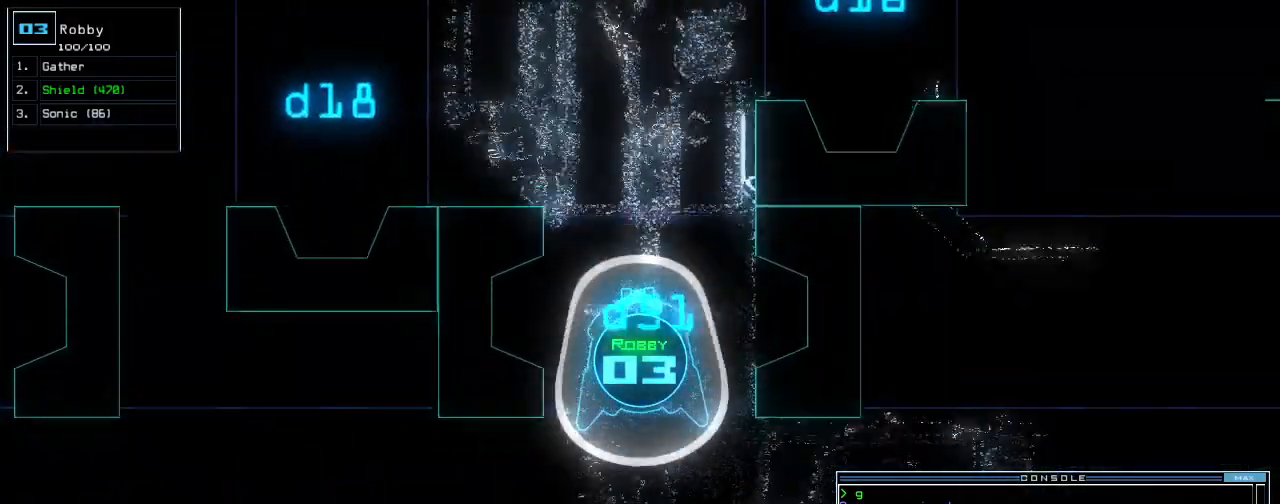
{"keys": ["return", "up"], "events": [[460, "return", "down"]]}
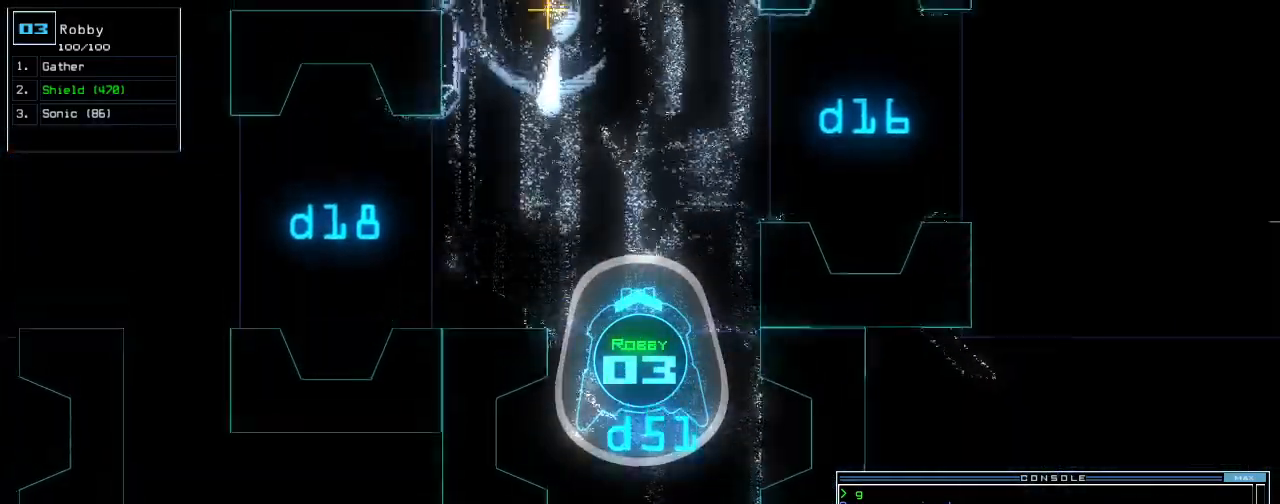
{"keys": []}
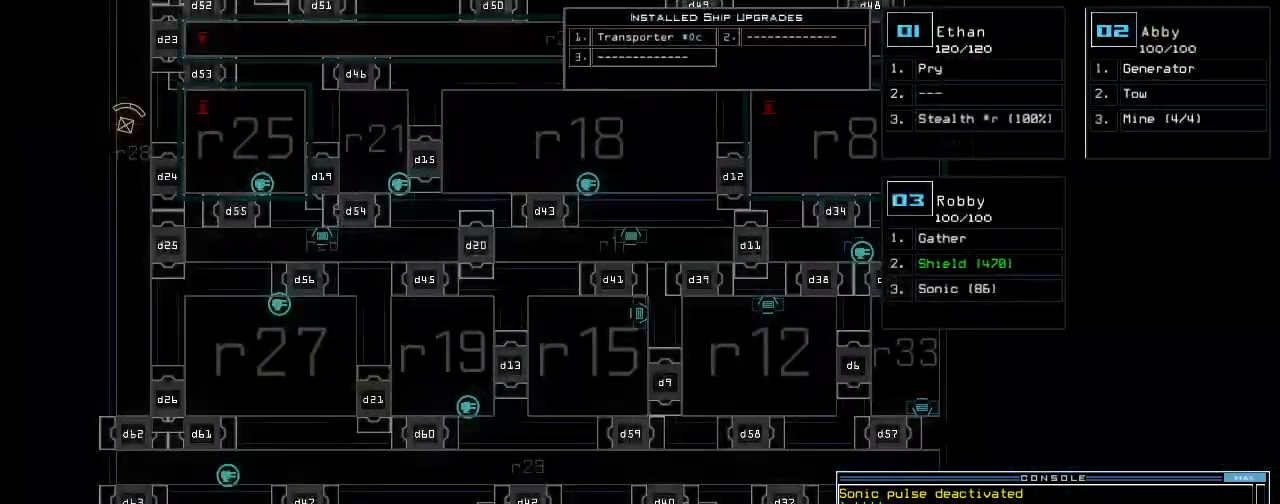
{"keys": ["up"], "events": [[100, "up", "down"]]}
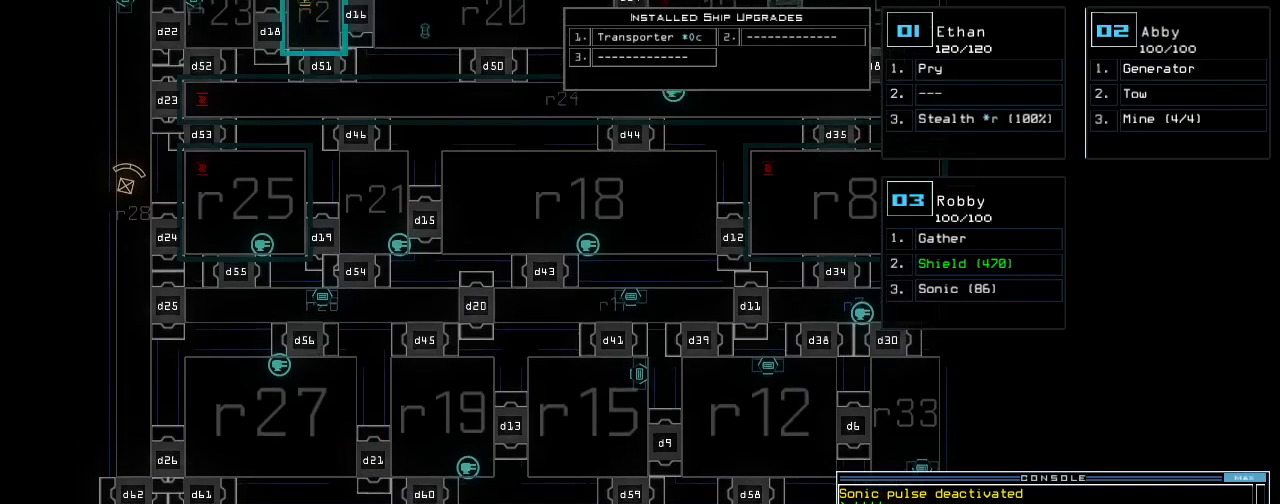
{"keys": ["up"], "events": [[260, "shift_r", "down"], [340, "shift_r", "up"]]}
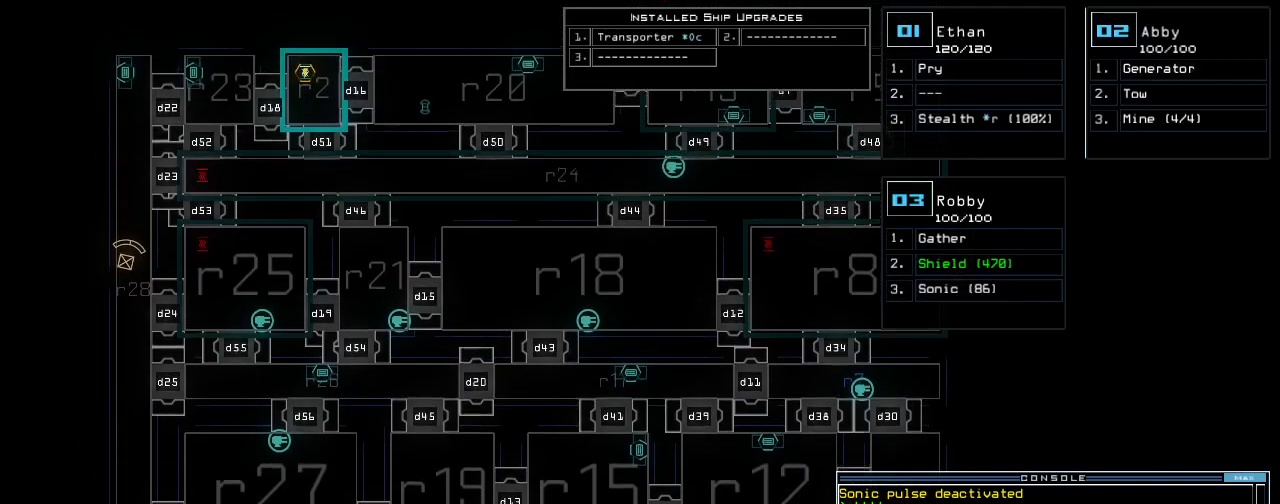
{"keys": ["right"], "events": [[360, "up", "up"], [380, "right", "down"]]}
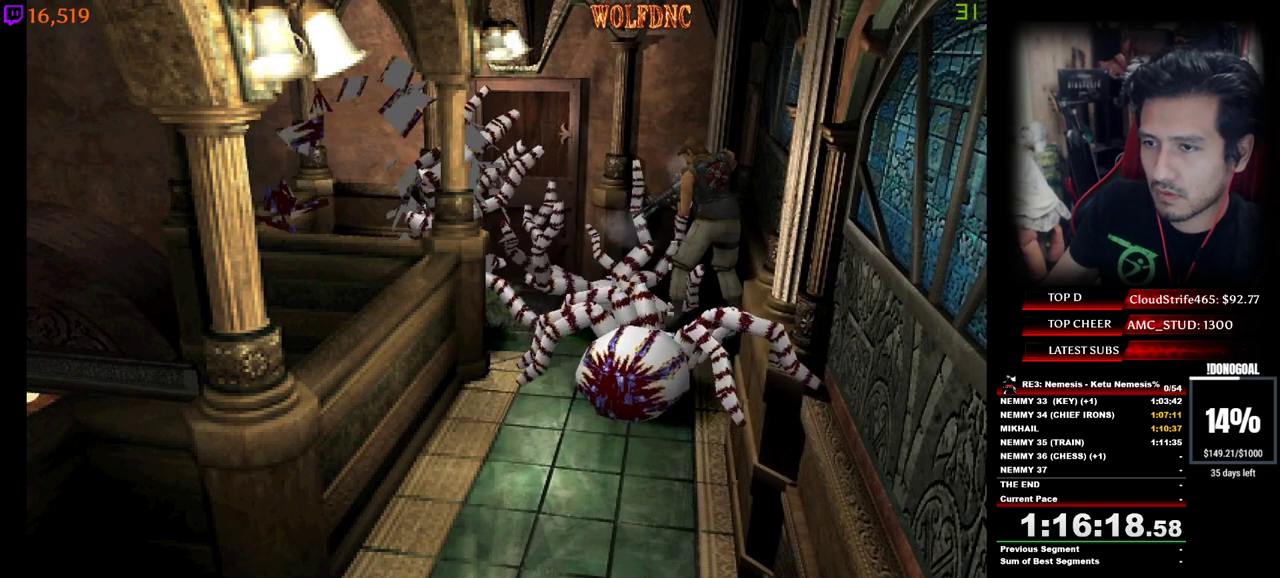
Gameplay with keyboard; each line is a JSON object with the keys held at the frame after it. "events" lists presses ("down") and releases ("up") of "a", "ctrl", "d", "e", "equals", "minus", "num0", "num2", "num4", "num5", "num6", "num8", "s", "shift", "space" and "w" between this image and that frame as [ms after this image, input, new state], when the widget could be followed in between. No other keys are recorded. Mouse input is not recorded.
{"keys": [], "events": [[50, "minus", "up"], [83, "minus", "down"], [133, "minus", "up"], [183, "minus", "down"], [233, "minus", "up"], [283, "num2", "up"], [283, "s", "up"]]}
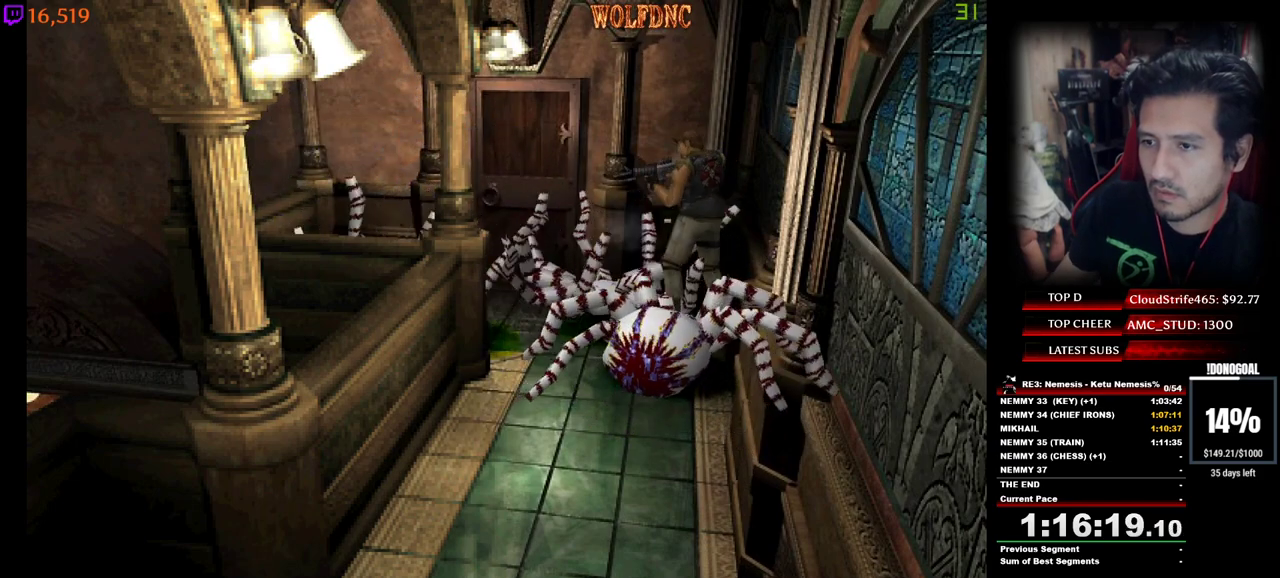
{"keys": ["minus", "s"], "events": [[200, "minus", "down"], [333, "s", "down"]]}
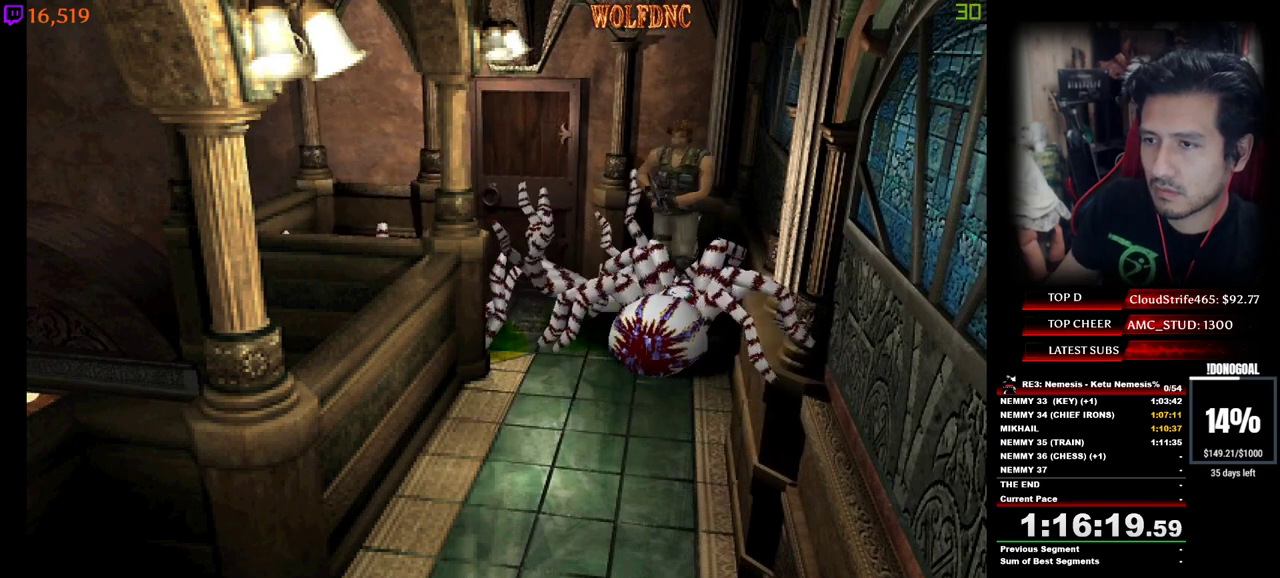
{"keys": ["minus", "num2", "s"], "events": [[217, "num2", "down"]]}
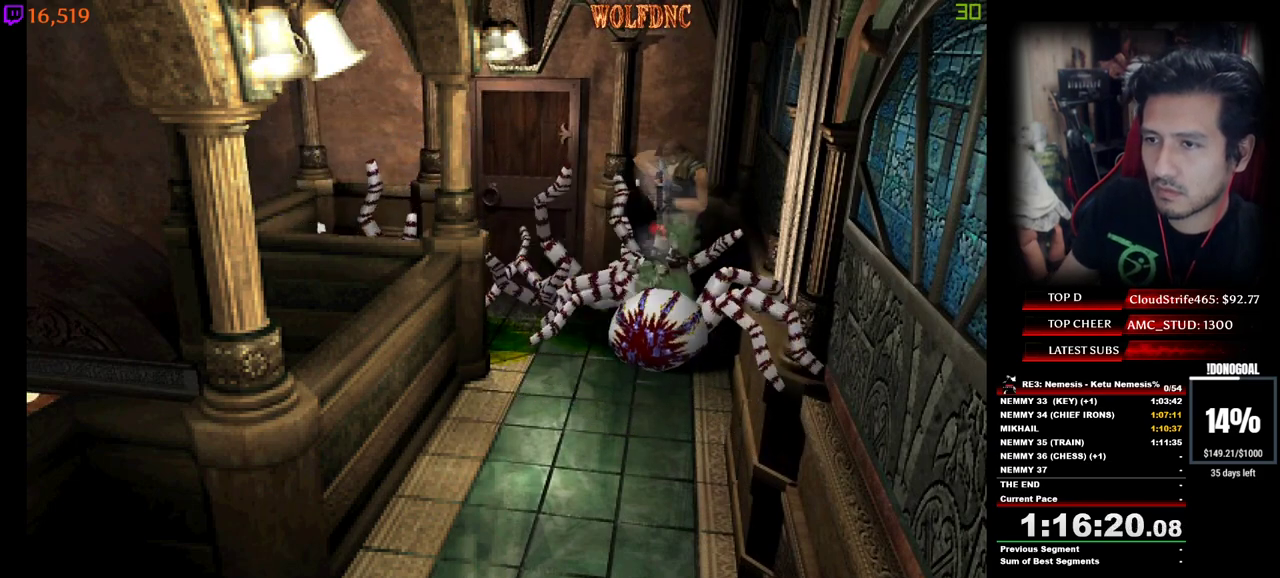
{"keys": ["minus", "num2", "s"], "events": [[233, "minus", "up"], [283, "minus", "down"], [317, "minus", "up"], [367, "minus", "down"], [417, "minus", "up"], [467, "minus", "down"]]}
********
WORK TASK:
Check each line of the data above for the string "minus", and copy the ones that have it.

SOLUTION TO THIS EXERCISE:
Gameplay with keyboard; each line is a JSON object with the keys held at the frame after it. "events" lists presses ("down") and releases ("up") of "a", "ctrl", "d", "e", "equals", "minus", "num0", "num2", "num4", "num5", "num6", "num8", "s", "shift", "space" and "w" between this image and that frame as [ms after this image, input, new state], when the widget could be followed in between. No other keys are recorded. Mouse input is not recorded.
{"keys": [], "events": [[50, "minus", "up"], [83, "minus", "down"], [133, "minus", "up"], [183, "minus", "down"], [233, "minus", "up"], [283, "num2", "up"], [283, "s", "up"]]}
{"keys": ["minus", "s"], "events": [[200, "minus", "down"], [333, "s", "down"]]}
{"keys": ["minus", "num2", "s"], "events": [[217, "num2", "down"]]}
{"keys": ["minus", "num2", "s"], "events": [[233, "minus", "up"], [283, "minus", "down"], [317, "minus", "up"], [367, "minus", "down"], [417, "minus", "up"], [467, "minus", "down"]]}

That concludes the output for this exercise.